The colloidal lithography approach could potentially be used to fabricate the gold-silica-gold NHAs discussed here. To create samples with a silica thickness smaller than the radius of nanospheres, a similar strategy to the one used for elevated NHAs (refer to reference [14] for more information) could be employed. This would involve vacuum deposition of a gold mirror layer, followed by the deposition of a colloidal mask and then vacuum deposition of the silica and gold layers. The desired structure would be achieved after removing the colloidal mask.

For samples with a larger distance between metal layers, similar steps could be followed, but with depositing both the gold and dielectric layers first, and then applying the colloidal mask and top gold layer. After lift-off, dry or wet chemical etching could be used to remove the dielectric material inside the holes.

4. Conclusions

In this study, we utilized the FDTD method to investigate the refractive index sensitivity of trilayer Au/silica/Au systems containing hexagonally arranged nanoholes in the top Au and silica layers. Our main goal was to compare the performance of these systems with the corresponding Au/silica NHAs and to evaluate how the spacing between the gold layers and the period of the nanohole array affect the system’s sensitivity and figure of merit.

Our results show that the introduction of a second metal layer creates a distance-dependent interaction between the plasmon resonance of the nanohole array and the photonic Fabry-Pérot modes. By adjusting the thickness of the dielectric spacer and the inter-hole spacing, we can significantly change sensitivity.
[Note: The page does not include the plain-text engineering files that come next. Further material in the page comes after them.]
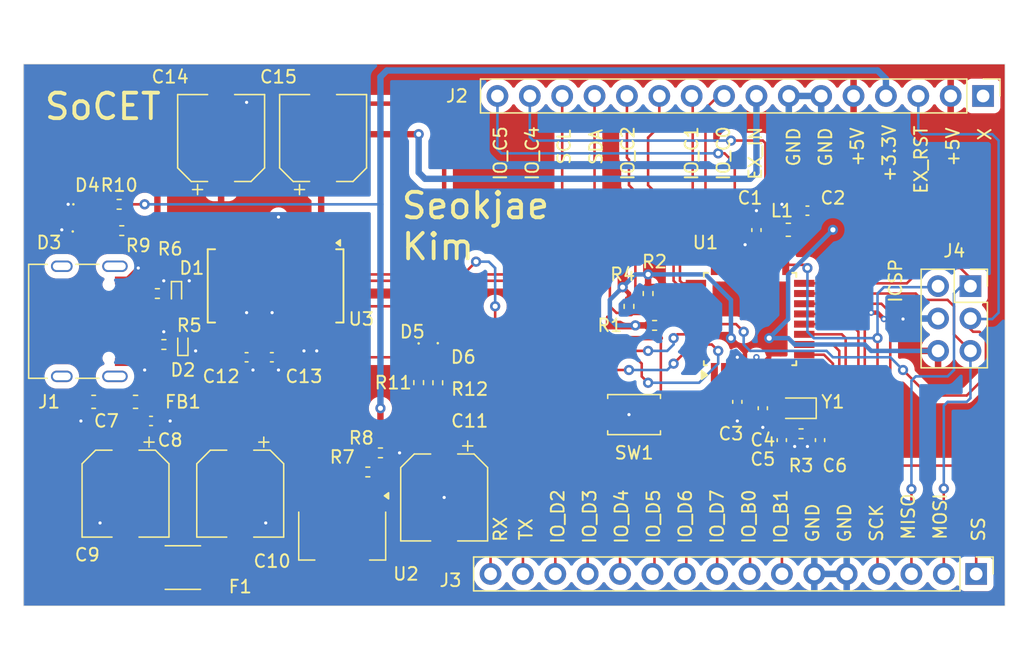
<source format=kicad_pcb>
(kicad_pcb
	(version 20240108)
	(generator "pcbnew")
	(generator_version "8.0")
	(general
		(thickness 1.6)
		(legacy_teardrops no)
	)
	(paper "A4")
	(layers
		(0 "F.Cu" signal)
		(31 "B.Cu" signal)
		(32 "B.Adhes" user "B.Adhesive")
		(33 "F.Adhes" user "F.Adhesive")
		(34 "B.Paste" user)
		(35 "F.Paste" user)
		(36 "B.SilkS" user "B.Silkscreen")
		(37 "F.SilkS" user "F.Silkscreen")
		(38 "B.Mask" user)
		(39 "F.Mask" user)
		(40 "Dwgs.User" user "User.Drawings")
		(41 "Cmts.User" user "User.Comments")
		(42 "Eco1.User" user "User.Eco1")
		(43 "Eco2.User" user "User.Eco2")
		(44 "Edge.Cuts" user)
		(45 "Margin" user)
		(46 "B.CrtYd" user "B.Courtyard")
		(47 "F.CrtYd" user "F.Courtyard")
		(48 "B.Fab" user)
		(49 "F.Fab" user)
		(50 "User.1" user)
		(51 "User.2" user)
		(52 "User.3" user)
		(53 "User.4" user)
		(54 "User.5" user)
		(55 "User.6" user)
		(56 "User.7" user)
		(57 "User.8" user)
		(58 "User.9" user)
	)
	(setup
		(stackup
			(layer "F.SilkS"
				(type "Top Silk Screen")
			)
			(layer "F.Paste"
				(type "Top Solder Paste")
			)
			(layer "F.Mask"
				(type "Top Solder Mask")
				(thickness 0.01)
			)
			(layer "F.Cu"
				(type "copper")
				(thickness 0.035)
			)
			(layer "dielectric 1"
				(type "core")
				(thickness 1.51)
				(material "FR4")
				(epsilon_r 4.5)
				(loss_tangent 0.02)
			)
			(layer "B.Cu"
				(type "copper")
				(thickness 0.035)
			)
			(layer "B.Mask"
				(type "Bottom Solder Mask")
				(thickness 0.01)
			)
			(layer "B.Paste"
				(type "Bottom Solder Paste")
			)
			(layer "B.SilkS"
				(type "Bottom Silk Screen")
			)
			(copper_finish "None")
			(dielectric_constraints no)
		)
		(pad_to_mask_clearance 0.038)
		(allow_soldermask_bridges_in_footprints no)
		(pcbplotparams
			(layerselection 0x00010fc_ffffffff)
			(plot_on_all_layers_selection 0x0000000_00000000)
			(disableapertmacros no)
			(usegerberextensions no)
			(usegerberattributes yes)
			(usegerberadvancedattributes yes)
			(creategerberjobfile yes)
			(dashed_line_dash_ratio 12.000000)
			(dashed_line_gap_ratio 3.000000)
			(svgprecision 4)
			(plotframeref no)
			(viasonmask no)
			(mode 1)
			(useauxorigin no)
			(hpglpennumber 1)
			(hpglpenspeed 20)
			(hpglpendiameter 15.000000)
			(pdf_front_fp_property_popups yes)
			(pdf_back_fp_property_popups yes)
			(dxfpolygonmode yes)
			(dxfimperialunits yes)
			(dxfusepcbnewfont yes)
			(psnegative no)
			(psa4output no)
			(plotreference yes)
			(plotvalue yes)
			(plotfptext yes)
			(plotinvisibletext no)
			(sketchpadsonfab no)
			(subtractmaskfromsilk no)
			(outputformat 1)
			(mirror no)
			(drillshape 0)
			(scaleselection 1)
			(outputdirectory "")
		)
	)
	(net 0 "")
	(net 1 "GND")
	(net 2 "USBC_D.N")
	(net 3 "USBC_D.P")
	(net 4 "GPIO_B0")
	(net 5 "I2C_SDA")
	(net 6 "SPI.SCK")
	(net 7 "USART.RXD")
	(net 8 "Net-(U1-AREF)")
	(net 9 "EX_OSC2")
	(net 10 "+5V")
	(net 11 "GPIO_C3")
	(net 12 "GPIO_B1")
	(net 13 "GPIO_D6")
	(net 14 "GPIO_C0")
	(net 15 "GPIO_C2")
	(net 16 "GPIO_C1")
	(net 17 "GPIO_C4")
	(net 18 "Net-(U1-AVCC)")
	(net 19 "GPIO_D7")
	(net 20 "GPIO_D5")
	(net 21 "GPIO_D4")
	(net 22 "GPIO_C5")
	(net 23 "SPI.MOSI")
	(net 24 "I2C_SCL")
	(net 25 "SPI.MISO")
	(net 26 "GPIO_D3")
	(net 27 "SPI.SS")
	(net 28 "EX_RST")
	(net 29 "GPIO_D2")
	(net 30 "EX_OSC1")
	(net 31 "USART.TXD")
	(net 32 "+3.3V")
	(net 33 "Net-(U2-ADJ)")
	(net 34 "Net-(D6-K)")
	(net 35 "unconnected-(U3-DCR-Pad9)")
	(net 36 "unconnected-(U3-OSCO-Pad28)")
	(net 37 "unconnected-(U3-OSCI-Pad27)")
	(net 38 "unconnected-(U3-CBUS2-Pad13)")
	(net 39 "unconnected-(U3-DCD-Pad10)")
	(net 40 "USART_DTR")
	(net 41 "unconnected-(U3-CBUS4-Pad12)")
	(net 42 "Net-(D5-K)")
	(net 43 "unconnected-(U3-RTS-Pad3)")
	(net 44 "unconnected-(U3-RI-Pad6)")
	(net 45 "unconnected-(U3-~{RESET}-Pad19)")
	(net 46 "unconnected-(U3-CBUS3-Pad14)")
	(net 47 "Net-(U3-3V3OUT)")
	(net 48 "PWRU_IN")
	(net 49 "Net-(C8-Pad1)")
	(net 50 "Net-(D3-A)")
	(net 51 "Net-(D4-A)")
	(net 52 "Net-(D5-A)")
	(net 53 "Net-(D6-A)")
	(net 54 "unconnected-(J1-SHIELD-PadS1)")
	(net 55 "unconnected-(J1-SHIELD-PadS1)_1")
	(net 56 "Net-(J1-CC2)")
	(net 57 "unconnected-(J1-SBU1-PadA8)")
	(net 58 "unconnected-(J1-SHIELD-PadS1)_2")
	(net 59 "unconnected-(J1-SBU2-PadB8)")
	(net 60 "unconnected-(J1-SHIELD-PadS1)_3")
	(net 61 "Net-(J1-CC1)")
	(net 62 "unconnected-(J2-Pin_1-Pad1)")
	(footprint "Resistor_SMD:R_0402_1005Metric" (layer "F.Cu") (at 131.5 90.49 -90))
	(footprint "Resistor_SMD:R_0402_1005Metric" (layer "F.Cu") (at 111 83.5))
	(footprint "Resistor_SMD:R_0402_1005Metric" (layer "F.Cu") (at 108 76.5 180))
	(footprint "Capacitor_SMD:CP_Elec_6.3x7.7" (layer "F.Cu") (at 133.5 99.5 -90))
	(footprint "Resistor_SMD:R_0402_1005Metric" (layer "F.Cu") (at 108.205 78.565 180))
	(footprint "Package_TO_SOT_SMD:SOT-223" (layer "F.Cu") (at 125.5 102.5 -90))
	(footprint "Capacitor_SMD:C_0402_1005Metric" (layer "F.Cu") (at 156.5 92 -90))
	(footprint "Connector_PinSocket_2.54mm:PinSocket_2x03_P2.54mm_Vertical" (layer "F.Cu") (at 174.79 82.92))
	(footprint "Capacitor_SMD:C_0402_1005Metric" (layer "F.Cu") (at 110.5 93.5))
	(footprint "Capacitor_SMD:CP_Elec_6.3x7.7" (layer "F.Cu") (at 117.5 99.2 -90))
	(footprint "Capacitor_SMD:C_0402_1005Metric" (layer "F.Cu") (at 119.98 88.5))
	(footprint "Capacitor_SMD:CP_Elec_6.3x7.7" (layer "F.Cu") (at 116 71.3 90))
	(footprint "Capacitor_SMD:C_0402_1005Metric" (layer "F.Cu") (at 118 88.5))
	(footprint "Button_Switch_SMD:SW_Push_SPST_NO_Alps_SKRK" (layer "F.Cu") (at 148.4 93 180))
	(footprint "Resistor_SMD:R_0402_1005Metric" (layer "F.Cu") (at 128.5 96))
	(footprint "Diode_SMD:D_SOD-923" (layer "F.Cu") (at 113 87.5 90))
	(footprint "LED_SMD:LED_0402_1005Metric" (layer "F.Cu") (at 133 88.485 -90))
	(footprint "Capacitor_SMD:C_0402_1005Metric" (layer "F.Cu") (at 162.99 95 -90))
	(footprint "Capacitor_SMD:CP_Elec_6.3x7.7" (layer "F.Cu") (at 108.5 99.2 -90))
	(footprint "Connector_PinHeader_2.54mm:PinHeader_1x16_P2.54mm_Vertical" (layer "F.Cu") (at 175.24 105.5 -90))
	(footprint "Resistor_SMD:R_0402_1005Metric" (layer "F.Cu") (at 127.51 97.5))
	(footprint "Connector_USB:USB_C_Receptacle_Palconn_UTC16-G" (layer "F.Cu") (at 105.74 85.68 -90))
	(footprint "Resistor_SMD:R_0402_1005Metric" (layer "F.Cu") (at 149.5 83.5 -90))
	(footprint "LED_SMD:LED_0402_1005Metric" (layer "F.Cu") (at 105.5 76.5))
	(footprint "Capacitor_SMD:C_0402_1005Metric" (layer "F.Cu") (at 158 78.52 -90))
	(footprint "Resistor_SMD:R_0402_1005Metric" (layer "F.Cu") (at 133 90.5 -90))
	(footprint "Capacitor_SMD:C_0402_1005Metric" (layer "F.Cu") (at 158.5 92.5 -90))
	(footprint "Crystal:Crystal_SMD_2012-2Pin_2.0x1.2mm" (layer "F.Cu") (at 161.49 92.5 180))
	(footprint "Resistor_SMD:R_0402_1005Metric" (layer "F.Cu") (at 111.51 87.5))
	(footprint "LED_SMD:LED_0402_1005Metric" (layer "F.Cu") (at 105.45 78.63))
	(footprint "Inductor_SMD:L_0603_1608Metric" (layer "F.Cu") (at 109.2875 92))
	(footprint "Resistor_SMD:R_0402_1005Metric" (layer "F.Cu") (at 148 84.51 -90))
	(footprint "Package_QFP:TQFP-32_7x7mm_P0.8mm" (layer "F.Cu") (at 157.5 85.5 90))
	(footprint "Fuse:Fuse_1812_4532Metric" (layer "F.Cu") (at 113 105))
	(footprint "Inductor_SMD:L_0603_1608Metric" (layer "F.Cu") (at 160.5 78.5))
	(footprint "Capacitor_SMD:C_0402_1005Metric"
		(layer "F.Cu")
		(uuid "caf68456-35ff-46fb-933c-4e29100dcc2e")
		(at 159.99 95 -90)
		(descr "Capacitor SMD 0402 (1005 Metric), square (rectangular) end terminal, IPC_7351 nominal, (Body size source: IPC-SM-782 page 76, https://www.pcb-3d.com/wordpress/wp-content/uploads/ipc-sm-782a_amendment_1_and_2.pdf), generated with kicad-footprint-generator")
		(tags "capacitor")
		(property "Reference" "C5"
			(at 1.5 1.49 180)
			(layer "F.SilkS")
			(uuid "6e0612eb-5d75-4a33-b11a-c88c942eadef")
			(effects
				(font
					(size 1 1)
					(thickness 0.15)
				)
			)
		)
		(property "Value" "18p"
			(at 0 1.16 90)
			(layer "F.Fab")
			(uuid "1dcba2fc-d4d8-4a17-80b8-b9536f655459")
			(effects
				(font
					(size 1 1)
					(thickness 0.15)
				)
			)
		)
		(property "Footprint" "Capacitor_SMD:C_0402_1005Metric"
			(at 0 0 -90)
			(unlocked yes)
			(layer "F.Fab")
			(hide yes)
			(uuid "4a330bd0-e8bf-4eb1-bec5-edb13ea2b9c4")
			(effects
				(font
					(size 1.27 1.27)
					(thickness 0.15)
				)
			)
		)
		(property "Datasheet" ""
			(at 0 0 -90)
			(unlocked yes)
			(layer "F.Fab")
			(hide yes)
			(uuid "c2dc07c8-7baf-4ec5-a149-a366c56473f3")
			(effects
				(font
					(size 1.27 1.27)
					(thickness 0.15)
				)
			)
		)
		(property "Description" "Unpolarized capacitor"
			(at 0 0 -90)
			(unlocked yes)
			(layer "F.Fab")
			(hide yes)
			(uuid "86d5be80-eabf-4219-a3bf-cd234da8b79b")
			(effects
				(font
					(size 1.27 1.27)
					(thickness 0.15)
				)
			)
		)
		(property ki_fp_filters "C_*")
		(path "/7d36b3dc-6d95-4c90-9a02-330fc7384618/dab3dfbf-36a0-4f1f-bf74-ef667086b9ef")
		(sheetname "MCU")
		(sheetfile "mcu.kicad_sch")
		(attr smd)
		(fp_line
			(start -0.107836 0.36)
			(end 0.107836 0.36)
			(stroke
				(width 0.12)
				(type solid)
			)
			(layer "F.SilkS")
			(uuid "cae4fb90-51ca-4f0c-8a29-50b49b07d671")
		)
		(fp_line
			(start -0.107836 -0.36)
			(end 0.107836 -0.36)
			(stroke
				(width 0.12)
				(type solid)
			)
			(layer "F.SilkS")
			(uuid "cfffdd90-f858-4ecf-aa08-e40f5abf702a")
		)
		(fp_line
			(start -0.91 0.46)
			(end -0.91 -0.46)
			(stroke
				(width 0.05)
				(type solid)
			)
			(layer "F.CrtYd")
			(uuid "21326ad8-7be7-436f-b355-24aa390d05d3")
		)
		(fp_line
			(start 0.91 0.46)
			(end -0.91 0.46)
			(stroke
				(width 0.05)
				(type solid)
			)
			(layer "F.CrtYd")
			(uuid "127b5c76-5a5e-459a-baf6-b09774fc73af")
		)
		(fp_line
			(start -0.91 -0.46)
			(end 0.91 -0.46)
			(stroke
				(width 0.05)
				(type solid)
			)
			(layer "F.CrtYd")
			(uuid "3806b879-3546-40de-89cb-b03e17d2de21")
		)
		(fp_line
			(start 0.91 -0.46)
			(end 0.91 0.46)
			(stroke
				(width 0.05)
				(type solid)
			)
			(layer "F.CrtYd")
			(uuid "af2dc236-bd24-4846-97a7-c6196ef0129c")
		)
		(fp_line
			(start -0.5 0.25)
			(end -0.5 -0.25)
			(stroke
				(width 0.1)
				(type solid)
			)
			(layer "F.Fab")
			(uuid "0f145241-41e2-4e3e-9703-a8f8aa04294e")
		)
		(fp_line
			(start 0.5 0.25)
			(end -0.5 0.25)
			(stroke
			
... [357884 chars truncated]
</source>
The highest sensitivity is observed when the photonic cavity mode and NHA plasmon mode have close wavelengths.

Compared with “elevated NHAs”, we find that the presence of a cavity generally reduces the refractive index sensitivity of plasmonic NHAs. However, under certain conditions, this effect can be minimized. This, along with a decrease in resonance linewidth, leads to a noticeable increase in the figure of merit of the sensor. As a result, lower detection limits and enhanced sensitivity at a constant wavelength can be achieved. We believe that these findings have significant implications for understanding and improving the performance of plasmonic biosensors based on NHA topology.